Working Another Job While Taking “Leave,” Quirky Question # 40

Quirky Question # 40:

We have an employee who is claiming she has a serious health condition as a result of work-related stress and has given us a note from a nurse practitioner saying she should be off work for a month.  We don’t believe she has a serious medical condition, in part because we’ve heard that she is working part-time in a similar job.  She has refused to return to work.  Can we simply terminate her employment?

[Quirky Question # 40 is another one of our California Questions. As such, I have requested one of my California colleagues to provide the analysis. The analysis below was written by Karen Wentzel of our Palo Alto office. As I’ve described previously, Karen is a Stanford Law School grad, who has been practicing employment law for more than 20 years. Karen’s biography can be found at www.dorsey.com. Her email address is: wentzel.karen@dorsey.com. If you have any particularly unusual questions pertaining to California law, you can send them either to Karen or me.]

Karen’s Analysis:

This scenario arises out of a recent California Supreme Court decision, Lonicki v. Sutter Health Central, 124 Cal. App.4th 1139 (2008). Employers may be surprised to learn that working at one job while on medical leave and receiving benefits from another may be acceptable in some circumstances. What those circumstances are, however, may not be known until a jury decides.

Under the California Family Rights Act (CFRA), the California equivalent of the federal Family and Medical Leave Act (FMLA), an employer with 50 or more employees may be required to provide eligible employees with up to 12 weeks of unpaid “family care and medical leave” on the birth or adoption of a child, serious illness of a family member, or when an employee’s own serious health condition “makes the employee unable to perform the functions of the position of that employee.” A serious health condition may include depression and work-related stress where the employee is under continuing treatment by a health care provider.

In Lonicki the California Supreme Court ruled that an employee’s ability to work a second job while on medical leave from another can be evidence that he or she is not suffering from a serious health condition, but it is not conclusive.

Plaintiff Antonina Lonicki was a certified technician at Defendant Sutter’s hospital sterile processing department in Roseville. After the hospital became a level II trauma center in 1997, Plaintiff’s workload increased significantly, and shortly thereafter, a new supervisor allegedly increased her stress and caused her to consult a doctor. In January 1999, Plaintiff began working weekends at another hospital, in addition to her job at Sutter.

On July 26, 1999, the new supervisor changed Plaintiff’s shift and denied her request for vacation. Plaintiff went home in tears and told her supervisor she was too upset to return to work. The supervisor requested that Plaintiff obtain medical authorization for her absence.

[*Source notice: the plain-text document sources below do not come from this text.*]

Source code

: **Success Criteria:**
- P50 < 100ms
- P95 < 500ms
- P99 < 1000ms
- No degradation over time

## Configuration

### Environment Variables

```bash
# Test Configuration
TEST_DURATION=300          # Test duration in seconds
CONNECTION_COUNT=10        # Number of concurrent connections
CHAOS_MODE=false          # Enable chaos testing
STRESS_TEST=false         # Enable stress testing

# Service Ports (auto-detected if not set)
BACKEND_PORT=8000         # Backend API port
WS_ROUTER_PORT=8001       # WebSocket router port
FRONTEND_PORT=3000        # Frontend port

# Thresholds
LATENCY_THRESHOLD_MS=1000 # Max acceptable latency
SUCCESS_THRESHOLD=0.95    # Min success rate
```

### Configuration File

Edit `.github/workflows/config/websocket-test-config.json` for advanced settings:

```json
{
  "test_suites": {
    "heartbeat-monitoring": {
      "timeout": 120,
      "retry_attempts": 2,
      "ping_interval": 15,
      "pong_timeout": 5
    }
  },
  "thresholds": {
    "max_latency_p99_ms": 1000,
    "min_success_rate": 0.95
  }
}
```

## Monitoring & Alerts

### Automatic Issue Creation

Plaintiff received a note for a one-month leave of absence for “medical reasons” from a nurse practitioner and was referred to a therapist for work-related stress.

Approximately one week later, Sutter sought a second opinion of Plaintiff’s medical condition through its own doctor. After speaking to Plaintiff for a only a few minutes, the doctor concluded that she was able to return to work with no restrictions. A Sutter director telephoned Plaintiff and told her to return to work or face dismissal. Plaintiff informed Sutter that, on the advice of her doctors, she could return no sooner than the end of her one-month leave. Plaintiff did not return to work at Sutter and continued her weekly visits with a psychologist until the end of August. During those visits Plaintiff was diagnosed with “major depression” related to work, and received a doctor’s note recommending an additional month of “sick leave.” When Plaintiff delivered the note to Sutter, she learned that she had been discharged for failing to return to work during her original leave of absence. Plaintiff had continued working part-time at the other hospital during this period.

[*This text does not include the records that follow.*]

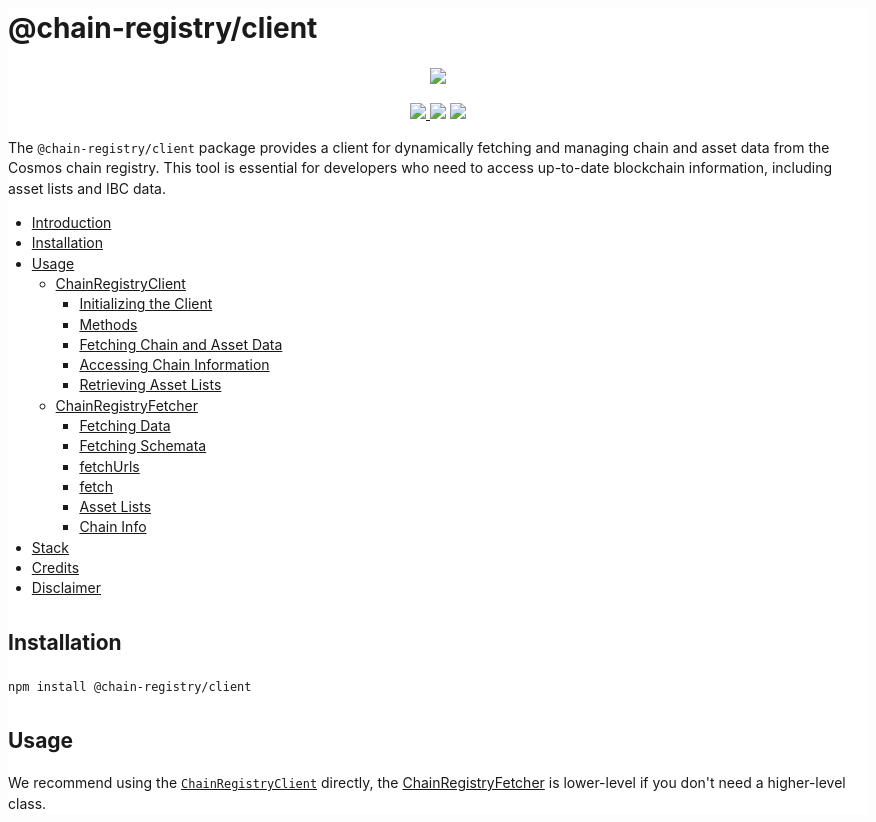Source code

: # @chain-registry/client

<p align="center" width="100%">
    <img height="90" src="https://user-images.githubusercontent.com/545047/190171475-b416f99e-2831-4786-9ba3-a7ff4d95b0d3.svg" />
</p>

<p align="center" width="100%">
  <a href="https://github.com/hyperweb-io/chain-registry/actions/workflows/run-tests.yml">
    <img height="20" src="https://github.com/hyperweb-io/chain-registry/actions/workflows/run-tests.yml/badge.svg" />
  </a>
   <a href="https://github.com/hyperweb-io/chain-registry/blob/main/LICENSE"><img height="20" src="https://img.shields.io/badge/license-MIT-blue.svg"></a>
   <a href="https://www.npmjs.com/package/@chain-registry/client"><img height="20" src="https://img.shields.io/github/package-json/v/hyperweb-io/chain-registry?filename=v2%2Fpackages%2Fclient%2Fpackage.json"></a>
</p>

The `@chain-registry/client` package provides a client for dynamically fetching and managing chain and asset data from the Cosmos chain registry. This tool is essential for developers who need to access up-to-date blockchain information, including asset lists and IBC data.

- [Introduction](#chain-registryclient)
- [Installation](#installation)
- [Usage](#usage)
  - [ChainRegistryClient](#chainregistryclient)
    - [Initializing the Client](#initializing-the-client)
    - [Methods](#methods)
    - [Fetching Chain and Asset Data](#fetching-chain-and-asset-data)
    - [Accessing Chain Information](#accessing-chain-information)
    - [Retrieving Asset Lists](#retrieving-asset-lists)
  - [ChainRegistryFetcher](#chainregistryfetcher)
    - [Fetching Data](#fetching-data)
    - [Fetching Schemata](#fetching-schemata)
    - [fetchUrls](#fetchurls)
    - [fetch](#fetch)
    - [Asset Lists](#asset-lists)
    - [Chain Info](#chain-info)
- [Stack](#interchain-javascript-stack-️)
- [Credits](#credits)
- [Disclaimer](#disclaimer)

## Installation

```
npm install @chain-registry/client
```

## Usage

We recommend using the [`ChainRegistryClient`](#chainregistryclient) directly, the [ChainRegistryFetcher](#chainregistryfetcher) is lower-level if you don't need a higher-level class.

The trial court granted summary judgment to Sutter on Plaintiff’s CFRA claim, finding that she was capable of performing her job at Sutter because she continued to work a substantially similar part-time job at the second hospital while on leave from Sutter. In 2004, the California Court of Appeal affirmed the lower court’s decision, finding that the question was whether Plaintiff could perform her job functions generally, not whether she could perform the specific job at Sutter.

In a 4-3 ruling, the California Supreme Court reversed, holding that an employee’s ability to work a second job while on medical leave from another might constitute evidence that he or she is not suffering from a serious health condition, but it is not conclusive. “When a serious health condition prevents an employee from doing the tasks of an assigned position, this does not necessarily indicate that the employee is incapable of doing a similar job for another employer,” Justice Kennard wrote for the majority. Reversing the Appellate Court, the majority held that the test under the CFRA is whether an employee is unable to perform her job for the specific employer, not her ability to perform her essential job functions “generally.”

The three justices who dissented asserted that the legislation did not contemplate that an employee would take medical leave from one job in order to work at a second job while still receiving benefits from the first job.

The bottom line: Even if an employee is on medical leave due to inability to perform the essential functions of his or her job, yet continues performance at a similar second job, this is not conclusive evidence that he or she does not suffer from a serious health condition and is capable of performing the duties specific to his or her job under the first employer. Terminating the employee without more information may lead to costly and time-consuming disputes involving factual questions that may ultimately have be decided by a jury.